たった一握りの者だけがNBAのユニフォームを身につける権利を得て、さらに一握りの者たちだけが「スーパースター」の座を勝ち得る。
その「スーパースター」の座というものはバスケットボールの能力だけでは手に入れることはできない。
チームを勝利に導けるスキルを持ち、さらに故障なくプレーできたものにだけ与えられる勲章なのである。
そして残念なことに、多くの「スター」は、「スーパースター」となる前に故障に悩まされ、その道を阻まれてきた。
プレーヤーにとってケガは付き物である。
だが問題はその後である。
ペニー自身も「焦る気持ちを抑えられずに復帰を早めたことが間違いだった」と悔やんでいる。
対応をひとつ間違えると同じ故障を繰り返したり、ケガがケガを呼び、本来の姿に戻れなくなってしまう。
特にそれが未来を約束された選手ならば、なおさらその落差が顕著になる。
ペニーは「故障しても絶対に焦ってはいけない。絶対に完治してから戻るべきだとみんなに伝えたい」と、繰り返し言っていた。
「”ペニーはもう昔のようにプレーできない”って、みんなが言うだろう。それは自分が一番わかってる。でも僕はあの辛い経験があったことで選手として、もっと強く、一人前になれたと思ってる。僕はもうチームの“ベストプレーヤー”とか、“リーグのスター”とかそんなことを気にしてプレーしなくなった。『勝利』のためだけにプレーできるようになったんだ。
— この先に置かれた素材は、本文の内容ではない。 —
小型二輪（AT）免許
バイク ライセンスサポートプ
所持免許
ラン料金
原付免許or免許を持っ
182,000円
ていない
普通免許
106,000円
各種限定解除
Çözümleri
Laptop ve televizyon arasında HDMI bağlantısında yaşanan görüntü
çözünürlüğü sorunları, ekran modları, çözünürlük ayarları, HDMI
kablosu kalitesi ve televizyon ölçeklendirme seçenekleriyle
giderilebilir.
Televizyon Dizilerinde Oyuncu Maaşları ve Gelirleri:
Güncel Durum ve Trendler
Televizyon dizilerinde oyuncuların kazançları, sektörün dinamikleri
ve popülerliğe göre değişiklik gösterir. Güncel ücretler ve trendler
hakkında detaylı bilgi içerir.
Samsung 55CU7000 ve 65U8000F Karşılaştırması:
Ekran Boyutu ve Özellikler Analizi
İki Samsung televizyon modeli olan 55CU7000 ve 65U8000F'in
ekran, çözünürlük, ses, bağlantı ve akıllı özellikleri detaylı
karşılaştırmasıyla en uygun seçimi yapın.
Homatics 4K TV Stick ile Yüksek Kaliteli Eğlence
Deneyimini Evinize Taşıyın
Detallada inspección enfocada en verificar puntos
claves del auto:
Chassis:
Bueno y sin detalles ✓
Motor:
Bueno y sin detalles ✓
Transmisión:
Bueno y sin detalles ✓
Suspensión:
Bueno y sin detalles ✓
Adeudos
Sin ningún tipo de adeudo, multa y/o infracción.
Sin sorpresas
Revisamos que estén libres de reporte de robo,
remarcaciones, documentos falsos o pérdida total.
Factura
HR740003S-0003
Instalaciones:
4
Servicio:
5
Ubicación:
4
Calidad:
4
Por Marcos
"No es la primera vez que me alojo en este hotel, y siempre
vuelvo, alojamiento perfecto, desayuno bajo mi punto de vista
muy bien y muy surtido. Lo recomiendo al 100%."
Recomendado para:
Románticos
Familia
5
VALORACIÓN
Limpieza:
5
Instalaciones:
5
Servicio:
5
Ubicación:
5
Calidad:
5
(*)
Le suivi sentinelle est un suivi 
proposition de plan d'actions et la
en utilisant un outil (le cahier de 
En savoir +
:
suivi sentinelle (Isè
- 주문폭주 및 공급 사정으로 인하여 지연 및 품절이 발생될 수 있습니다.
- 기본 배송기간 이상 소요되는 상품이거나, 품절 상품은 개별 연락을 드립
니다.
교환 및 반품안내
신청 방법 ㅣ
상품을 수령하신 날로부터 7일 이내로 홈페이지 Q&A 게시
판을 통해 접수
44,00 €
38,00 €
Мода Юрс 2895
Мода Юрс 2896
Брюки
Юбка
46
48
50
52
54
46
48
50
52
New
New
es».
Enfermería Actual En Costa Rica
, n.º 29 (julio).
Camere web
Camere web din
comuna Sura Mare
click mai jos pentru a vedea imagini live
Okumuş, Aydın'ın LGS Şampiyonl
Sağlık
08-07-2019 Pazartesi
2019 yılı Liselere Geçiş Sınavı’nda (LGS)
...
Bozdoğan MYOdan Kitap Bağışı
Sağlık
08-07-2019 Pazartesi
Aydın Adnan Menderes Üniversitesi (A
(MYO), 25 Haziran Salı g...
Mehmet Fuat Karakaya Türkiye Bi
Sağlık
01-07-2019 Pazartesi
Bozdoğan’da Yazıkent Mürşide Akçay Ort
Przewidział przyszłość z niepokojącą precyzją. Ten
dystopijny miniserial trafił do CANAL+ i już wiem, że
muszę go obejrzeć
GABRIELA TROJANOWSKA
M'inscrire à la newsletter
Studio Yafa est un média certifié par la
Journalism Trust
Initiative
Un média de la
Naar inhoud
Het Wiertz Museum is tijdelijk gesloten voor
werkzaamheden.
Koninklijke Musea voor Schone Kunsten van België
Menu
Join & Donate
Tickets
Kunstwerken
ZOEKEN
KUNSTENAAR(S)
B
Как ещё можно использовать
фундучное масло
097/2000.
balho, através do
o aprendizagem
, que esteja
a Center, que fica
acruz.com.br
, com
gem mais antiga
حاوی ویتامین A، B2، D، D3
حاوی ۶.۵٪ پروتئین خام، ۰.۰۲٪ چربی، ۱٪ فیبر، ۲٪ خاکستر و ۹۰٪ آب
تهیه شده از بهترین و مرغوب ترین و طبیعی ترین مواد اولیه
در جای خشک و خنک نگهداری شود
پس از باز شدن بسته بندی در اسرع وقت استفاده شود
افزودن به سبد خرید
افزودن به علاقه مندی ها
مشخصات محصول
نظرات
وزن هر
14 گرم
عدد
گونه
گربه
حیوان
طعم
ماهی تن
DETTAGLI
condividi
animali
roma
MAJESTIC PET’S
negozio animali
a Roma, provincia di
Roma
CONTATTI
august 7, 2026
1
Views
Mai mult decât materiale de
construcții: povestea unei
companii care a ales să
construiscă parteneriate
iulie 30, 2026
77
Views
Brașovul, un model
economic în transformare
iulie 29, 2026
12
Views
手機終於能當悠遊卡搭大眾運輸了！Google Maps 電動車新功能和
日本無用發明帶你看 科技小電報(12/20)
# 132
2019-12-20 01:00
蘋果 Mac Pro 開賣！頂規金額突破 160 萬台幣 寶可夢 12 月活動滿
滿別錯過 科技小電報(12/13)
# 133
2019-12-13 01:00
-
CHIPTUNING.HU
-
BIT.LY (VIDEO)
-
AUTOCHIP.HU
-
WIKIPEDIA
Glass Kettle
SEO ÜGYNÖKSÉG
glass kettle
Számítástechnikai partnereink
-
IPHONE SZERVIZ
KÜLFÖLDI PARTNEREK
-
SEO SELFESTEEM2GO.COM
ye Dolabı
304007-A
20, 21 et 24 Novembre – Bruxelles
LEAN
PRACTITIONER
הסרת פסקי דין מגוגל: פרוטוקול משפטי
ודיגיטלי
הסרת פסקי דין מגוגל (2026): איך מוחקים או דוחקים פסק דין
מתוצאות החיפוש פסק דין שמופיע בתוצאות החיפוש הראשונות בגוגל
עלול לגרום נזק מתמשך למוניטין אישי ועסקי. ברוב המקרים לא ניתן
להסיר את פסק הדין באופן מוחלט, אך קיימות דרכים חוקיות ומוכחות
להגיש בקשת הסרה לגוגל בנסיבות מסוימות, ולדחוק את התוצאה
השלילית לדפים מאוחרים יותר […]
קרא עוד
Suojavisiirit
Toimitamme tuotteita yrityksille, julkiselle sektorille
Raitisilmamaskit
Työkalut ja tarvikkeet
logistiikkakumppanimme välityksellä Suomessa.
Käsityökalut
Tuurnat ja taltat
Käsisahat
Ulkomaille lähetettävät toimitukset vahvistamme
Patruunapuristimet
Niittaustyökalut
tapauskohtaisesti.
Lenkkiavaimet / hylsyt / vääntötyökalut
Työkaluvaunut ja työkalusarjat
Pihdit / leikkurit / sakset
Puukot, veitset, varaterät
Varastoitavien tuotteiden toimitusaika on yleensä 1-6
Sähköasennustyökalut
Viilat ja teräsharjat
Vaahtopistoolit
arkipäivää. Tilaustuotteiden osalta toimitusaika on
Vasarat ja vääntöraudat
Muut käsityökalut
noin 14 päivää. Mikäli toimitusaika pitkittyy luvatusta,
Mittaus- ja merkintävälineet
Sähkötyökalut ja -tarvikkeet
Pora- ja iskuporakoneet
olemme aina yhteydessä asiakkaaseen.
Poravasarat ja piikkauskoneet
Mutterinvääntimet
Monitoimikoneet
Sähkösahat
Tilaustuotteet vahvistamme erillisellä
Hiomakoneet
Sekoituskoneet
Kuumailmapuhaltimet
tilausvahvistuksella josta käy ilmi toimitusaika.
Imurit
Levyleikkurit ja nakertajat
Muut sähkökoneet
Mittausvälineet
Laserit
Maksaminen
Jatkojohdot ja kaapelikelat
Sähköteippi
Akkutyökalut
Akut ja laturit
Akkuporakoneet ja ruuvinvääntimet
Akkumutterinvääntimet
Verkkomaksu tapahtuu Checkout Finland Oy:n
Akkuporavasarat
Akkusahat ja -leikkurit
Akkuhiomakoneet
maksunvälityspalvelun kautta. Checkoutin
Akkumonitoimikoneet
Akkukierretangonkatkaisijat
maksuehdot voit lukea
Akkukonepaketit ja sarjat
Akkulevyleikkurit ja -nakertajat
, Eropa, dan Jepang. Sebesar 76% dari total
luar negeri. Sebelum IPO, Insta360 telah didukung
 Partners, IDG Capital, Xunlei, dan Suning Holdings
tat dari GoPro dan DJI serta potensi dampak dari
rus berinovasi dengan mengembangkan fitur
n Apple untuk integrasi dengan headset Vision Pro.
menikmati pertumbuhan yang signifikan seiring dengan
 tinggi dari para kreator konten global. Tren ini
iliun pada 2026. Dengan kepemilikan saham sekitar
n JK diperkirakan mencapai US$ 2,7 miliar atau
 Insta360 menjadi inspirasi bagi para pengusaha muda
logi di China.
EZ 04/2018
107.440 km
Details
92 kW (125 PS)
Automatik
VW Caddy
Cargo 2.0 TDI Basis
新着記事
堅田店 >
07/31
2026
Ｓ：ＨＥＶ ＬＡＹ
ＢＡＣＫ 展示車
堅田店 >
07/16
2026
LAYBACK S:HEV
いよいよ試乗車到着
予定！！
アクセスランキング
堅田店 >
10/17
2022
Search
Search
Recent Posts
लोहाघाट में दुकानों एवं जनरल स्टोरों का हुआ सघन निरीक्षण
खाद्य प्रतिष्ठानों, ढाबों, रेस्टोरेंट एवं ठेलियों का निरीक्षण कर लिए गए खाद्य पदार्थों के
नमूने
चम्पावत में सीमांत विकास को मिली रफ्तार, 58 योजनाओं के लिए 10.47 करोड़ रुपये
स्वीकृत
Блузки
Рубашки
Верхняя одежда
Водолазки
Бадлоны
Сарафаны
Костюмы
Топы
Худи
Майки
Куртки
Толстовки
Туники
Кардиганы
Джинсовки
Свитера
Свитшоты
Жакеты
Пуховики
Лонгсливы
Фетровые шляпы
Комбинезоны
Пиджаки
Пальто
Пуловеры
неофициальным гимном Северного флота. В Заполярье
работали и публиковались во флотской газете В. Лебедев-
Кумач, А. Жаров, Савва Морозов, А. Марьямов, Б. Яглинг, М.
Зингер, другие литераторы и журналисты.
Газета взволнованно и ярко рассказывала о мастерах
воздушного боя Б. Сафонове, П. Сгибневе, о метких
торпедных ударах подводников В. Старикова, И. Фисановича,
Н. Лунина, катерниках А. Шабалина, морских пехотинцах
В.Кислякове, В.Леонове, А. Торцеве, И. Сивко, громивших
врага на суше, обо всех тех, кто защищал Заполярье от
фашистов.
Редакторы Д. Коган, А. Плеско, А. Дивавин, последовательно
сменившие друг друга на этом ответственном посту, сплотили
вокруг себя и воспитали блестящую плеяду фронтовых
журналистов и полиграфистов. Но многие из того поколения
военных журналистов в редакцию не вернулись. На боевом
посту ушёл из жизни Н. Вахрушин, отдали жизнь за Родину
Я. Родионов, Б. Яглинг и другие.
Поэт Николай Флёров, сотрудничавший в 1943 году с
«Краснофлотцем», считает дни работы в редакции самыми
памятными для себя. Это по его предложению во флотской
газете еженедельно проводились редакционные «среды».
以前よりもずっと一生懸命プレーしていると感じる」 。
これはサンズ在籍時の時の記事になるが、オーランド・マジックをシャックと共にNBAファイナルに導き、光り輝いていたペニーの姿をリアルタイムで知っている人は少し寂しい気もする。
だが、それだけ厳しい世界で戦っているという現実でもある。
追伸、全身バネのような躍動感ある動きでディフェンスを切り裂き、次々とシュートチャンスを作り出した。
201㎝とポイントガードとしては大柄で、容易にミスマッチを作り出すことができたため、ポストアップも得意としていた。
相次ぐ膝の怪我で全盛期が短かったが、97年のプレーオフでは2試合連続40点超えを含む平均31.0点を奪っている。